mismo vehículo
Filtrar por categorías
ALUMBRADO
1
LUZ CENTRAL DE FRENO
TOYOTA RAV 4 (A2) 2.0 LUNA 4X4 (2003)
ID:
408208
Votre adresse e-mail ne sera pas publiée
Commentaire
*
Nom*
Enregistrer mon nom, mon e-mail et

=-=-=

* About this task:
Reproduce every line of the listing above verbatim, in the same order.

* Solved exercise:
mismo vehículo
Filtrar por categorías
ALUMBRADO
1
LUZ CENTRAL DE FRENO
TOYOTA RAV 4 (A2) 2.0 LUNA 4X4 (2003)
ID:
408208
Votre adresse e-mail ne sera pas publiée
Commentaire
*
Nom*
Enregistrer mon nom, mon e-mail et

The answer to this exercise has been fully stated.